Quiz is further investing in its distribution centre in the coming months to improve replenishment to stores, as well as to continue boosting online sales.
Long-term, Ramzan said the business sees the potential for 40-50 more stores in the UK and Ireland, but the focus at the moment is on growing and supporting the omnichannel business.
Currently the group has 70 stores in the UK, as well as 148 concessions.
Ramzan acknowledged the tough trading environment, with falling consumer spend seeing some retailers struggling.
“We’re not immune to those things, but I think with our fast fashion business model, our USP and our constant focus on offering the right product at value price points will allow us to continue succeeding this year,” he told Drapers.
“When there are challenges out there I think that often fast fashion brands can do well as people look to better value in tough times,” he added.

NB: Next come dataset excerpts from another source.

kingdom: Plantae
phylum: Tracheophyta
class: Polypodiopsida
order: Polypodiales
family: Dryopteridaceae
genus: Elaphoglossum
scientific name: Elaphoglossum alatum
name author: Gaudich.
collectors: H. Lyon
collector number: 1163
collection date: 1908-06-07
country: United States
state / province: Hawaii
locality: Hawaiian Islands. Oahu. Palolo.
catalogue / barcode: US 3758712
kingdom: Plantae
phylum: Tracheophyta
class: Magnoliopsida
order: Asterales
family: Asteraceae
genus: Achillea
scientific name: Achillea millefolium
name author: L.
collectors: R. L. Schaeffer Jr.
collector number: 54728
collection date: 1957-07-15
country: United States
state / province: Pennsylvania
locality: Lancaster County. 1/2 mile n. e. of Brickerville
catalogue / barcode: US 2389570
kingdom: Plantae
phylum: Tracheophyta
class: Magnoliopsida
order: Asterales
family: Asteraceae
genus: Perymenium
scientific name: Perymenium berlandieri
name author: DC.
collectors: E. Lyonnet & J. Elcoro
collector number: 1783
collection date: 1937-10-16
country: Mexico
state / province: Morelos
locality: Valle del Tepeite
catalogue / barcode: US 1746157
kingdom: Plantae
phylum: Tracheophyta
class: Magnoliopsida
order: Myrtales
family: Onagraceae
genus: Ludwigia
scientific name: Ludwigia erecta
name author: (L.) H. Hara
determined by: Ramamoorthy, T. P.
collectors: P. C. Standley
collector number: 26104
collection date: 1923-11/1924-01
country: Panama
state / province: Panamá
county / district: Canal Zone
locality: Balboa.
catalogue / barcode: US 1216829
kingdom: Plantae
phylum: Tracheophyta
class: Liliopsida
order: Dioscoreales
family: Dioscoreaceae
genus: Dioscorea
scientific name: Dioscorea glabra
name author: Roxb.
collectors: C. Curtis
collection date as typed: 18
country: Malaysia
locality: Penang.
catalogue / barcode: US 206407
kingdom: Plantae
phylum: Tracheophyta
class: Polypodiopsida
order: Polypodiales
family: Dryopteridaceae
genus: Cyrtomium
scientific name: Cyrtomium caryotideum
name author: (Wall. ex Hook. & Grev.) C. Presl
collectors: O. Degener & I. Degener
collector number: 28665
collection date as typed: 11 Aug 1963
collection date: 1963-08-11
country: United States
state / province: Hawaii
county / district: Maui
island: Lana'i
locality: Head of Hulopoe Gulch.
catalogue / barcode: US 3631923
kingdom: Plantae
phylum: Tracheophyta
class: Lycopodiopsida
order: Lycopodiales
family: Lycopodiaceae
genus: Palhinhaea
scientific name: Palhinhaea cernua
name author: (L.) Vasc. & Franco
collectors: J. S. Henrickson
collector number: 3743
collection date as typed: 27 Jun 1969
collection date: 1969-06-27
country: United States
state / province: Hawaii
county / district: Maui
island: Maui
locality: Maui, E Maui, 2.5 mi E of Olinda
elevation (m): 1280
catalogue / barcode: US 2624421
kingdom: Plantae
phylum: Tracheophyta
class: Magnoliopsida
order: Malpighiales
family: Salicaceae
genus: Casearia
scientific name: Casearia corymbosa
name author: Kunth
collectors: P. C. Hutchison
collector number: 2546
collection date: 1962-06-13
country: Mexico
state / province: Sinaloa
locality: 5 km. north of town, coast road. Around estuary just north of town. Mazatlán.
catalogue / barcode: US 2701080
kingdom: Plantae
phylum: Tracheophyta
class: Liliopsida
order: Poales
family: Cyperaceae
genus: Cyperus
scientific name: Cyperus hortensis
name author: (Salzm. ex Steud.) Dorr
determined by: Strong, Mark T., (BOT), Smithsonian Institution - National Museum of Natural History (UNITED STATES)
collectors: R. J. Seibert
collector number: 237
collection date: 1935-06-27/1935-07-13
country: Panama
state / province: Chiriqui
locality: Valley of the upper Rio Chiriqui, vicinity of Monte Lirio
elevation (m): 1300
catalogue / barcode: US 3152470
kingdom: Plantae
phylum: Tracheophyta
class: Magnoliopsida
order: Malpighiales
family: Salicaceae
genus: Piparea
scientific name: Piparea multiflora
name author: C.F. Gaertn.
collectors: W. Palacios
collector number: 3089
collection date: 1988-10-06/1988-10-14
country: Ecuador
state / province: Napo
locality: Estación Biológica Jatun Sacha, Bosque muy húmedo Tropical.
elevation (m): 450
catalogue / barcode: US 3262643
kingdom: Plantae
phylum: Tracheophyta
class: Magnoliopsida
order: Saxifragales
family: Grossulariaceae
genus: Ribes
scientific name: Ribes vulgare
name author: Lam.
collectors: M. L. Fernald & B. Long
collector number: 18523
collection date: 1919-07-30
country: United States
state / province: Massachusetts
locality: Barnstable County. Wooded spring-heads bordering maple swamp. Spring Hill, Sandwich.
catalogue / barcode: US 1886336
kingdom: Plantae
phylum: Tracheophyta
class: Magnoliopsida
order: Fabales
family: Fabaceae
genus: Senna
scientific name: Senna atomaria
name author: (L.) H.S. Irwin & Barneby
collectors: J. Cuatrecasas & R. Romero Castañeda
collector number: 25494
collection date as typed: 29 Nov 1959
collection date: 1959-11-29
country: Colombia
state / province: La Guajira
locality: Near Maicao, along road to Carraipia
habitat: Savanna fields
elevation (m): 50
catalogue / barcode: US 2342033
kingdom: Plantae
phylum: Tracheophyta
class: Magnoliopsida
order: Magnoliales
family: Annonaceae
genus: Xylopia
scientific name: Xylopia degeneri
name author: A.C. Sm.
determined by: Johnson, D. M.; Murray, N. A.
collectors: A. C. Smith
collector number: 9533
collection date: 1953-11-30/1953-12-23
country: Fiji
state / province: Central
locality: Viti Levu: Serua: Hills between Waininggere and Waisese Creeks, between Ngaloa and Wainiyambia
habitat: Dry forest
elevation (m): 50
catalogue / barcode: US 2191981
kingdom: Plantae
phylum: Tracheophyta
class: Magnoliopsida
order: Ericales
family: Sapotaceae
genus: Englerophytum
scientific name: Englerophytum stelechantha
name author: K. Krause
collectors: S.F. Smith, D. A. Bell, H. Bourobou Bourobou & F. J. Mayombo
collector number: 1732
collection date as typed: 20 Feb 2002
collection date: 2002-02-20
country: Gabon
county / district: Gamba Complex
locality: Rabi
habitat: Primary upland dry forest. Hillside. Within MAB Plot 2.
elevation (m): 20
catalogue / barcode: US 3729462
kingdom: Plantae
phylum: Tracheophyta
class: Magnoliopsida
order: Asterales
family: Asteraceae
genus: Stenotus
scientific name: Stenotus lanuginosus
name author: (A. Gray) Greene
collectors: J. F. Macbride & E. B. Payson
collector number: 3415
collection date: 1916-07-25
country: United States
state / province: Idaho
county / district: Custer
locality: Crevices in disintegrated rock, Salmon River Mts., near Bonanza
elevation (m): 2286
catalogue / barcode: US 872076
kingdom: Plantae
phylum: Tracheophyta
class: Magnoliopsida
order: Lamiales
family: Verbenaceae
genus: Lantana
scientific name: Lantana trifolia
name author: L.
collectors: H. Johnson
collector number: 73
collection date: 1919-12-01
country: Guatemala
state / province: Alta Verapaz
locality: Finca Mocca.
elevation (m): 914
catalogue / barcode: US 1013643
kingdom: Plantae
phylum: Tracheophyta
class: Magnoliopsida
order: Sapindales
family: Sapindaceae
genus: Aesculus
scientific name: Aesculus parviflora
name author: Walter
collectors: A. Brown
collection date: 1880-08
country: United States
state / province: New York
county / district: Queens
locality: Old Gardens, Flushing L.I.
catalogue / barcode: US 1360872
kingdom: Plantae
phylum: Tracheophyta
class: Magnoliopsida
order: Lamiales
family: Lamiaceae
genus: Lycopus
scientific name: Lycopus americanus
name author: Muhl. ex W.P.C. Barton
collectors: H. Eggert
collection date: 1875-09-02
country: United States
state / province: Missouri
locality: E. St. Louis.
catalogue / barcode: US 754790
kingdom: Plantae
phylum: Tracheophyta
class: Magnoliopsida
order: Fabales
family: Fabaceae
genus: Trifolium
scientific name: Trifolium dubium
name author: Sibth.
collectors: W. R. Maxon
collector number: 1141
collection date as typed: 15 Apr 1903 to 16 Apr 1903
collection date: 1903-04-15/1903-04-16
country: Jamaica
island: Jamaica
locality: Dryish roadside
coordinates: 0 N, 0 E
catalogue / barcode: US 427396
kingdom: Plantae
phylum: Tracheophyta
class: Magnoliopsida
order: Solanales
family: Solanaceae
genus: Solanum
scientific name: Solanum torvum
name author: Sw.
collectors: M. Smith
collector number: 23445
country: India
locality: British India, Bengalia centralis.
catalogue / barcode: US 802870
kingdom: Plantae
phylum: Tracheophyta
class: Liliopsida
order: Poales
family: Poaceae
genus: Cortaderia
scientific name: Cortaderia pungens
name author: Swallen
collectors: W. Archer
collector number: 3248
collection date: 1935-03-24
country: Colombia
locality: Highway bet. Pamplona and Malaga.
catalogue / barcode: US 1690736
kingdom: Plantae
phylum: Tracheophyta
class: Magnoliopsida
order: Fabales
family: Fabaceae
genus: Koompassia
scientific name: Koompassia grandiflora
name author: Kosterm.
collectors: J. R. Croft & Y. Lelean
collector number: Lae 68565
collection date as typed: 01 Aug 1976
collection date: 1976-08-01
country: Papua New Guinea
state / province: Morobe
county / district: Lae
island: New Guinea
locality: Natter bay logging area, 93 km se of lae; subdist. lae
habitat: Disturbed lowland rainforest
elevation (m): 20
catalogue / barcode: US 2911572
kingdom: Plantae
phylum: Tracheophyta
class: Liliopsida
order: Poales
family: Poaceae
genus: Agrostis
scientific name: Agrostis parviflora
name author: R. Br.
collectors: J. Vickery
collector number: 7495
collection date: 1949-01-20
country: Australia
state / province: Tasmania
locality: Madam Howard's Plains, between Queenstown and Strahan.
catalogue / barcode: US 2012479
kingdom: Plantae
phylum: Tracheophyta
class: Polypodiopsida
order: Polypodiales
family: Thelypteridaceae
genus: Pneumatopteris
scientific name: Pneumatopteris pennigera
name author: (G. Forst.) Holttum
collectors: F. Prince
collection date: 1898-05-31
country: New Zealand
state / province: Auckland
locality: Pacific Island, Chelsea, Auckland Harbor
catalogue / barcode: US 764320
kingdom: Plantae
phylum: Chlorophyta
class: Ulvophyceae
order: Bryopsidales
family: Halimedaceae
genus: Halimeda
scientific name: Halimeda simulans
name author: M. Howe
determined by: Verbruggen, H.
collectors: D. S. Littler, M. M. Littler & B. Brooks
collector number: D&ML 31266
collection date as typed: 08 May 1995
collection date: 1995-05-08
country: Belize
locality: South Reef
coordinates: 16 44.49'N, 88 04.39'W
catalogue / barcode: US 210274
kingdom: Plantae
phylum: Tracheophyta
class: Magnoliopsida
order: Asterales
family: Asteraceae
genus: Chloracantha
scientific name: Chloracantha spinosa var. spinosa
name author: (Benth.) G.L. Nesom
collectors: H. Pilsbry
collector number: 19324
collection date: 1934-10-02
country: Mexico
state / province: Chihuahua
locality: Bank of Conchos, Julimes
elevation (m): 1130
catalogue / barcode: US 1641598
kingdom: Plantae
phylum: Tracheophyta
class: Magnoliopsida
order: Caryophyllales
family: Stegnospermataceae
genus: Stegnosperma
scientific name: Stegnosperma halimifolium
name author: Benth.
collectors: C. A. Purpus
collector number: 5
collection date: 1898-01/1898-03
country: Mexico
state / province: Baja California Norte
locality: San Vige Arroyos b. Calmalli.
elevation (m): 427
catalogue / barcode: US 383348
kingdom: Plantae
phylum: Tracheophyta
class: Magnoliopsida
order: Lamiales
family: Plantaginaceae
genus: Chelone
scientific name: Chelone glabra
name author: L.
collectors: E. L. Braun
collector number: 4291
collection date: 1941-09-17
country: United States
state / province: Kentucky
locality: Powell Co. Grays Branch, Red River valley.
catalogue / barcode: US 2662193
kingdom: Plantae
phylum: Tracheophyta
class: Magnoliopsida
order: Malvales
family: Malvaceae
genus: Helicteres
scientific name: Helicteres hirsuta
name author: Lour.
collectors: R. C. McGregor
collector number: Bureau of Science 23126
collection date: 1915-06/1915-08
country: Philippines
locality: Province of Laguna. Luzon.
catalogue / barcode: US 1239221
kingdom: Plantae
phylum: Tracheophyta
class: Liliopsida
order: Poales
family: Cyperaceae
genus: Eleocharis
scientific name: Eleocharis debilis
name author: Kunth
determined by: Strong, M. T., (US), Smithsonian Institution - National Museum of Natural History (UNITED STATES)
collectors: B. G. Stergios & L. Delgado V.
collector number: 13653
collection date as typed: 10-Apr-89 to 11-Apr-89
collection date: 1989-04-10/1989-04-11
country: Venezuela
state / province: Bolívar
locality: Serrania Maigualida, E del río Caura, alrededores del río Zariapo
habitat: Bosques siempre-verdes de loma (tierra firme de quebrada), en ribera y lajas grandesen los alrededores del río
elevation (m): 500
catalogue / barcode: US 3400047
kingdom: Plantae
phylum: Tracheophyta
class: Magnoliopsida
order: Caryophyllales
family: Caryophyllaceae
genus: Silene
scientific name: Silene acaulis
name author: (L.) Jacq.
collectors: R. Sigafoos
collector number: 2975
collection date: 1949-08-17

International also performed strongly, with a 51.1% (46.9% on a constant-currency basis) rise in sales.
The Middle East, where Quiz operates a franchise, is the strongest international market for the retailer, and there are plans to develop the Middle Eastern and Asian franchise operations, while expanding elsewhere through its online business.
“The beauty of omnichannel is that we can pick the best opportunities for each market, depending on the area we’re moving into,” said Ramzan.
“When it comes to the Middle East and Asia, that’s through franchise, whereas in the US and European markets we’re looking at the online, omnichannel approach.
”There’s a lot of strength to pick and choose the best opportunities out there.”